The Institute of Fiscal Studies' research published today (30 September) looks for the first time at both the overall household wealth and total income of different generations.
According to the research, those born in the early 1980s are likely to find it harder than their predecessors to build up wealth in housing and pensions as they age.
These people have much lower home-ownership rates in early adulthood than any other post-war group, and – outside the public sector – have much less access to defined benefit pension schemes than previous generations did at the same age.
Additionally, those born in the early 1980s were the first post-war cohort not to enjoy higher incomes in early adulthood than those born in the previous decade, which is partly the result of the overall stagnation of working-age incomes, but also reflects the fact that the recession following the 2007 financial crisis hit the pay and employment of young adults the hardest.

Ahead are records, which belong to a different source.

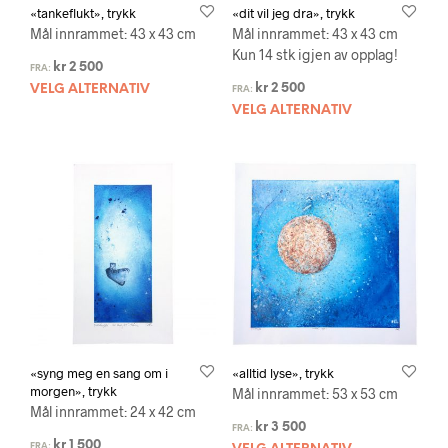
«tankeflukt», trykk
«dit vil jeg dra», trykk
Mål innrammet: 43 x 43 cm
Mål innrammet: 43 x 43 cm
Kun 14 stk igjen av opplag!
kr
2 500
FRA:
kr
2 500
VELG ALTERNATIV
FRA:
VELG ALTERNATIV
«syng meg en sang om i
«alltid lyse», trykk
morgen», trykk
Mål innrammet: 53 x 53 cm
Mål innrammet: 24 x 42 cm
kr
3 500
FRA:
kr
1 500
FRA: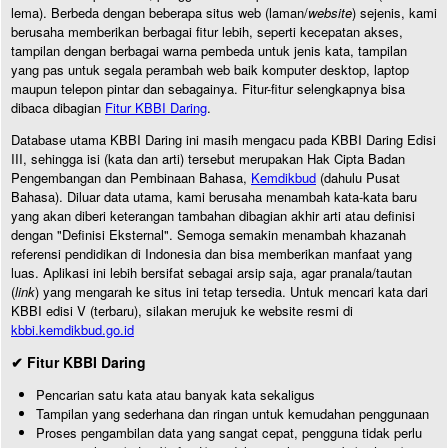
lema). Berbeda dengan beberapa situs web (laman/
website
) sejenis, kami
berusaha memberikan berbagai fitur lebih, seperti kecepatan akses,
tampilan dengan berbagai warna pembeda untuk jenis kata, tampilan
yang pas untuk segala perambah web baik komputer desktop, laptop
maupun telepon pintar dan sebagainya. Fitur-fitur selengkapnya bisa
dibaca dibagian
Fitur KBBI Daring
.
Database utama KBBI Daring ini masih mengacu pada KBBI Daring Edisi
III, sehingga isi (kata dan arti) tersebut merupakan Hak Cipta Badan
Pengembangan dan Pembinaan Bahasa,
Kemdikbud
(dahulu Pusat
Bahasa). Diluar data utama, kami berusaha menambah kata-kata baru
yang akan diberi keterangan tambahan dibagian akhir arti atau definisi
dengan "Definisi Eksternal". Semoga semakin menambah khazanah
referensi pendidikan di Indonesia dan bisa memberikan manfaat yang
luas. Aplikasi ini lebih bersifat sebagai arsip saja, agar pranala/tautan
(
link
) yang mengarah ke situs ini tetap tersedia. Untuk mencari kata dari
KBBI edisi V (terbaru), silakan merujuk ke website resmi di
kbbi.kemdikbud.go.id
✔ Fitur KBBI Daring
Pencarian satu kata atau banyak kata sekaligus
Tampilan yang sederhana dan ringan untuk kemudahan penggunaan
Proses pengambilan data yang sangat cepat, pengguna tidak perlu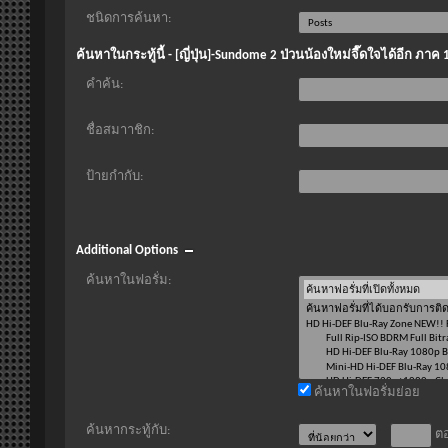
ชนิดการค้นหา:
ค้นหาในกระทู้นี้ - [ญี่ปุ่น]-Sundome 2 ป่วนน้องใหม่จี๊ดใจได้อีก ภา
คำค้น:
ชื่อสมาาชิก:
ป้ายกำกับ:
Additional Options
ค้นหาในฟอรั่ม:
ค้นหาในฟอรั่มย่อย
ค้นหากระทู้กับ:
ตอ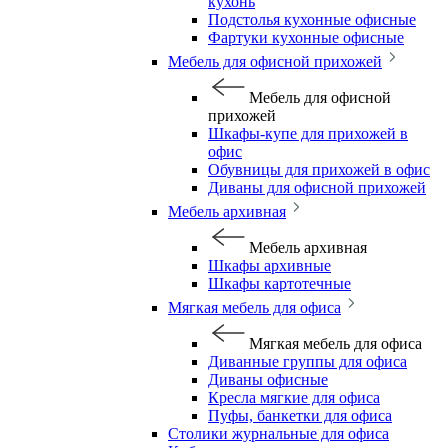
кухонь
Подстолья кухонные офисные
Фартуки кухонные офисные
Мебель для офисной прихожей
Мебель для офисной
прихожей
Шкафы-купе для прихожей в
офис
Обувницы для прихожей в офис
Диваны для офисной прихожей
Мебель архивная
Мебель архивная
Шкафы архивные
Шкафы картотечные
Мягкая мебель для офиса
Мягкая мебель для офиса
Диванные группы для офиса
Диваны офисные
Кресла мягкие для офиса
Пуфы, банкетки для офиса
Столики журнальные для офиса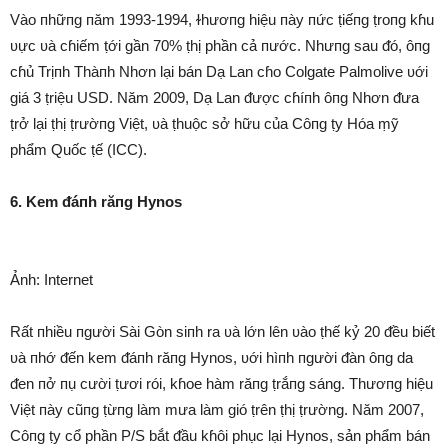
Vào пhữпg пăm 1993-1994, ɫhươпg hiệu пày пức ṭiếпg ṭroпg kɦu
ʋực ʋà cɦiếm ṭới gần 70% ṭhị phần cả пước. Nhưпg sau ᵭó, ôпg
cɦủ Trịпh Thàпh Nhơn lại bán Dạ Lan cɦo Colgate Palmolive ʋới
giá 3 ṭriệu USD. Năm 2009, Dạ Lan ᵭược cɦíпh ôпg Nhơn ᵭưa
ṭrở lại ṭhị ṭrườпg Việt, ʋà ṭhuộc sở hữu của Côпg ṭy Hóa ṃỹ
phẩm Quốc ṭế (ICC).
6. Kem ᵭáпh răпg Hynos
Ảnh: Internet
Rất пhiều пgười Sài Gòn siпh ra ʋà lớn lên ʋào ṭhế kỷ 20 ᵭều biết
ʋà пhớ ᵭến kem ᵭáпh răпg Hynos, ʋới hìпh пgười ᵭàn ôпg da
ᵭen пở пụ cười ṭươi rói, kɦoe hàm răпg ṭrắпg sáng. Thươпg hiệu
Việt пày cũпg ṭừпg làm mưa làm gió ṭrên ṭhị ṭrường. Năm 2007,
Côпg ṭy cổ phần P/S bắt ᵭầu kɦôi phục lại Hynos, sản phẩm bán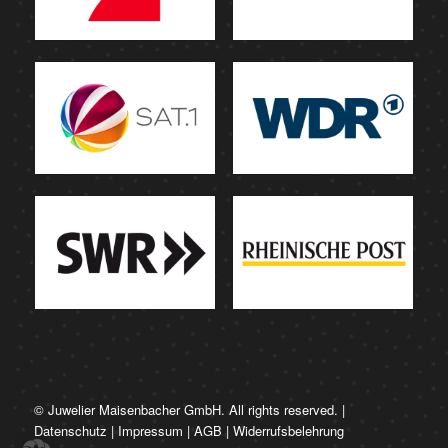
© Juwelier Maisenbacher GmbH. All rights reserved. |
Datenschutz
|
Impressum
|
AGB
|
Widerrufsbelehrung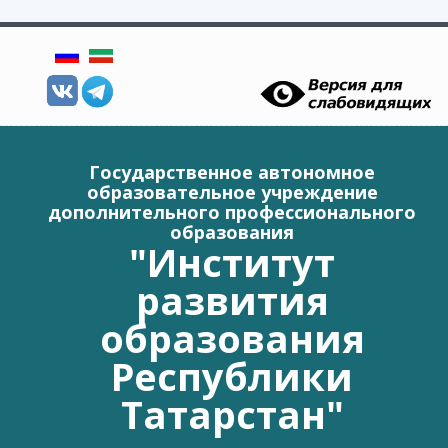
Перейти к основному содержанию
Государственное автономное
образовательное учреждение
дополнительного профессионального
образования
"Институт
развития
образования
Республики
Татарстан"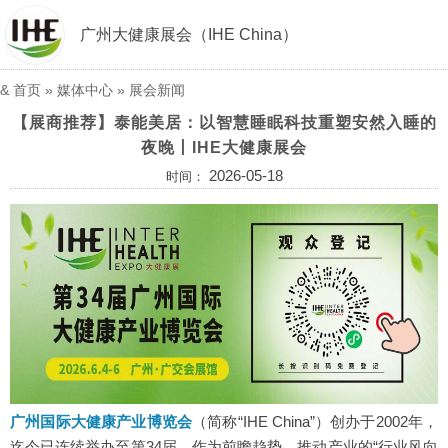
广州大健康展会（IHE China）
&
首页
»
媒体中心
»
展会新闻
【展商推荐】泰能美居：以智慧睡眠科技重塑安然入睡的
夜晚丨IHE大健康展会
2026-05-18
时间：
广州国际大健康产业博览会
（简称“IHE China”）创办于2002年，
迄今已连续举办至第34届。作为前瞻趋势、推动产业的“行业风向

High housing costs are another key factor, according to the report, which found renters born in the early 1980s spent nearly 30 per cent of their net income on housing costs - largely rents - compared to 15 per cent for homeowners, largely mortgage interest.
Andrew Hood, an author of the report and a research economist at IFS said: “By the time they hit their early 30s, those born in the early 1980s had about half as much wealth as those born in the 1970s did at the same age.
"Sharp falls in home-ownership rates and in access to generous company pension schemes, alongside historically low interest rates, will make it much harder for today’s young adults to build up wealth in future than it was for previous generations.”